THOUGHTS: Stork continues Sara and Emiliano’s stories (from Book 1, Disappeared), this time in the US. The various characters show human strength and frailty, stereotypes, hopes, and hatred. A must-purchase where the first novel was popular, though this novel can stand on its own.

Realistic Fiction          Melissa Scott, Shenango Area SD

YA – Turtle Under Ice

Del Rosario, Juleah. Turtle Under Ice. Simon Pulse, 2020. 259 p. $18.99 978-15344-4295-5 Grades 9-12.

Teenage sisters Rowena and Ariana have drifted apart since the unexpected death of their mother several years ago. Rowena has thrown herself into soccer, becoming a respected top athlete on her team. Fearing change, Ariana has retreated into…nothing, and risks failing school. The sisters’ closeness has become a barrier as they both fear moving on, and as they both communicate less, and less honestly. Their father has remarried a woman they also love, and the family is incredibly hopeful about the arrival of their new half-sister. However, Maribel suffers a miscarriage, and the loss is too cruel for the sisters. “Our sister’s heart stopped beating/like our mother’s, unexpectedly/on a day that was otherwise/normal” (53).  Ariana vanishes, which leaves Rowena feeling angry and abandoned. This novel in verse is narrated by both sisters as they try to come to terms with this new grief, in addition to the unending grief of losing their mother. Slowly, both sisters discover that their grief has led them to close themselves off to others. Rowena tracks down Ariana at an art exhibit, where Ariana shows a painting “Turtle Under Ice” in memory of their mother. The relief comes very slowly as both girls see hope in Ariana’s art.
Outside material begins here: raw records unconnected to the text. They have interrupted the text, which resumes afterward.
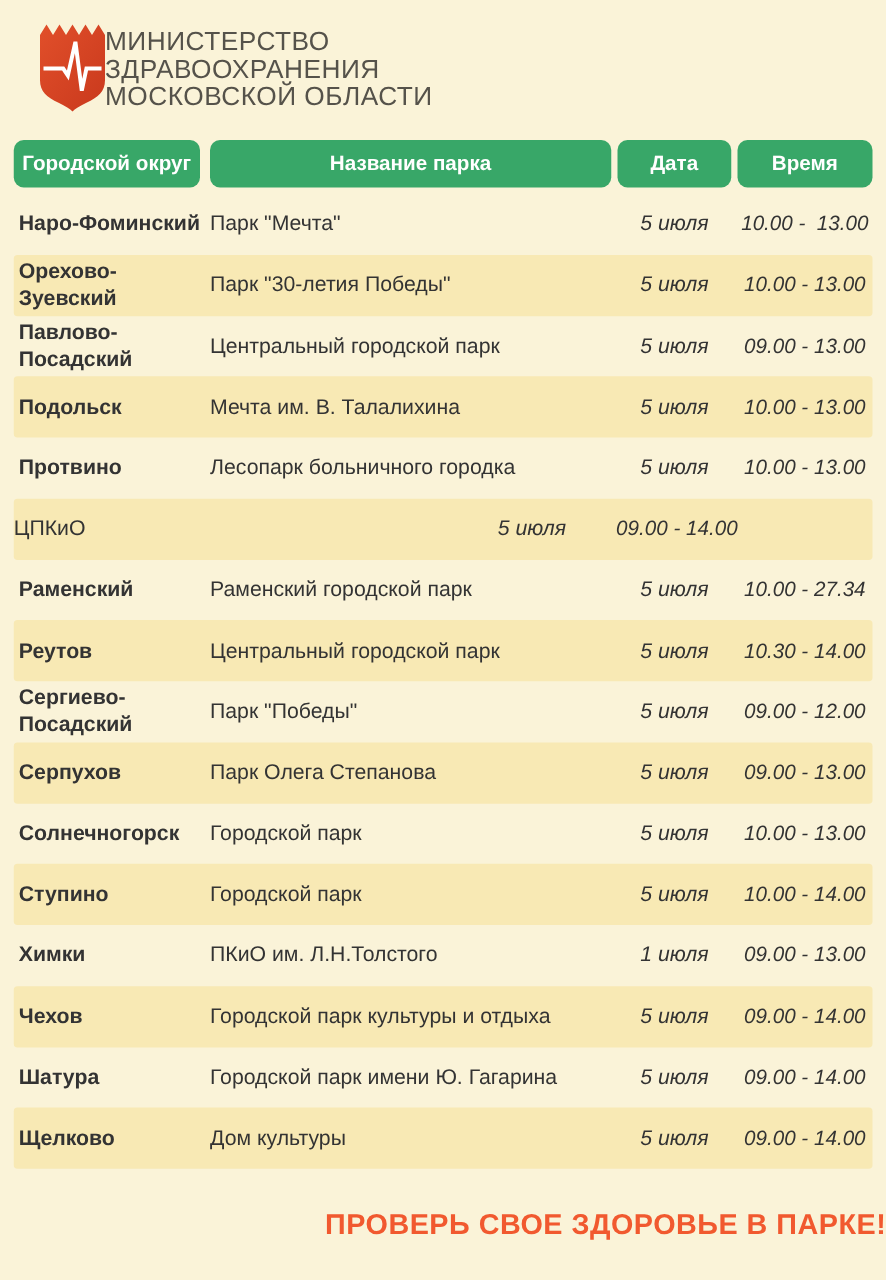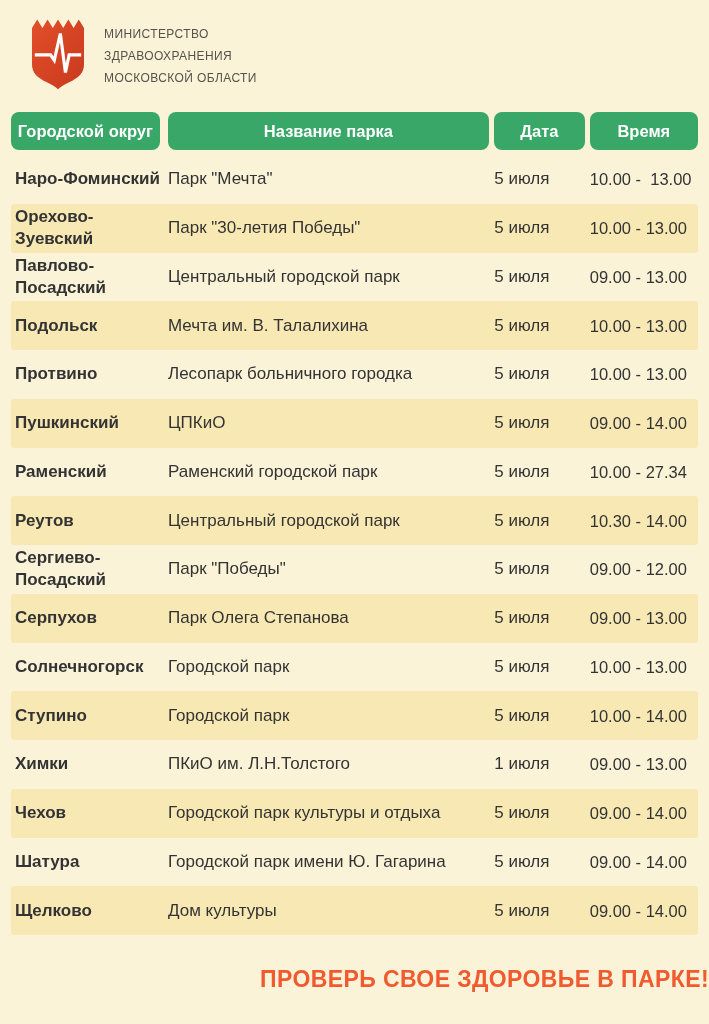--- a/index.html
+++ b/index.html
@@ -26,23 +26,23 @@
   }
   
   .brand{
     display:flex;
     align-items:flex-start;
     padding:14px 0 0 32px;
     height:92px;
   }
   .brand .logo{width:52px;height:78px;flex:0 0 auto;}
   .org-name{
-    margin-left:20px;
+    margin-left:0;
     padding-top:9px;
-    font-size:12px;
+    font-size:21px;
     line-height:22px;
     letter-spacing:0.4px;
     font-weight:400;
     color:var(--ministry-text);
     text-transform:uppercase;
   }
   
   .table{
     margin:20px 11px 0 11px;
     width:687px;
@@ -69,21 +69,21 @@
     height:48.75px;
     border-radius:3px;
   }
   .row.alt{background:var(--row-band);}
   .cell{
     font-size:17px;
     line-height:22px;
     color:var(--body-text);
   }
   .cell.c1{padding-left:4px;font-weight:bold;}
-  .cell.c3,.cell.c4{text-align:left;}
+  .cell.c3,.cell.c4{text-align:center;font-style:italic;}
   .cell.c4{white-space:pre;font-size:16.5px;}
   
   .slogan{
     margin-top:31px;
     text-align:right;
     font-size:23px;
     font-weight:700;
     letter-spacing:0.4px;
     color:var(--slogan-orange);
   }
@@ -145,21 +145,20 @@
     <div class="cell c3">5 июля</div>
     <div class="cell c4">10.00 - 13.00</div>
   </div>
         <div class="row">
     <div class="cell c1">Протвино</div>
     <div class="cell c2">Лесопарк больничного городка</div>
     <div class="cell c3">5 июля</div>
     <div class="cell c4">10.00 - 13.00</div>
   </div>
         <div class="row alt">
-    <div class="cell c1">Пушкинский</div>
     <div class="cell c2">ЦПКиО</div>
     <div class="cell c3">5 июля</div>
     <div class="cell c4">09.00 - 14.00</div>
   </div>
         <div class="row">
     <div class="cell c1">Раменский</div>
     <div class="cell c2">Раменский городской парк</div>
     <div class="cell c3">5 июля</div>
     <div class="cell c4">10.00 - 27.34</div>
   </div>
THOUGHTS: Del Rosario has a way with creating beautiful images with her words: “Our family…/is a frayed string of lights/that someone needs to fix/with electrical tape./It’s the electricity/that can’t get to us/because Mom’s bulb/has burned out,/so now the whole string is dark./But without the lights turned on/does anyone even notice/that we are broken?” (43-44). Ultimately, the insightful thoughts aren’t enough to save this novel from the monotonous weight of the crushing grief and depression, and the cover does little to draw in all but the most curious of readers. Recommended where novels in verse or multiple narrators are in heavy demand.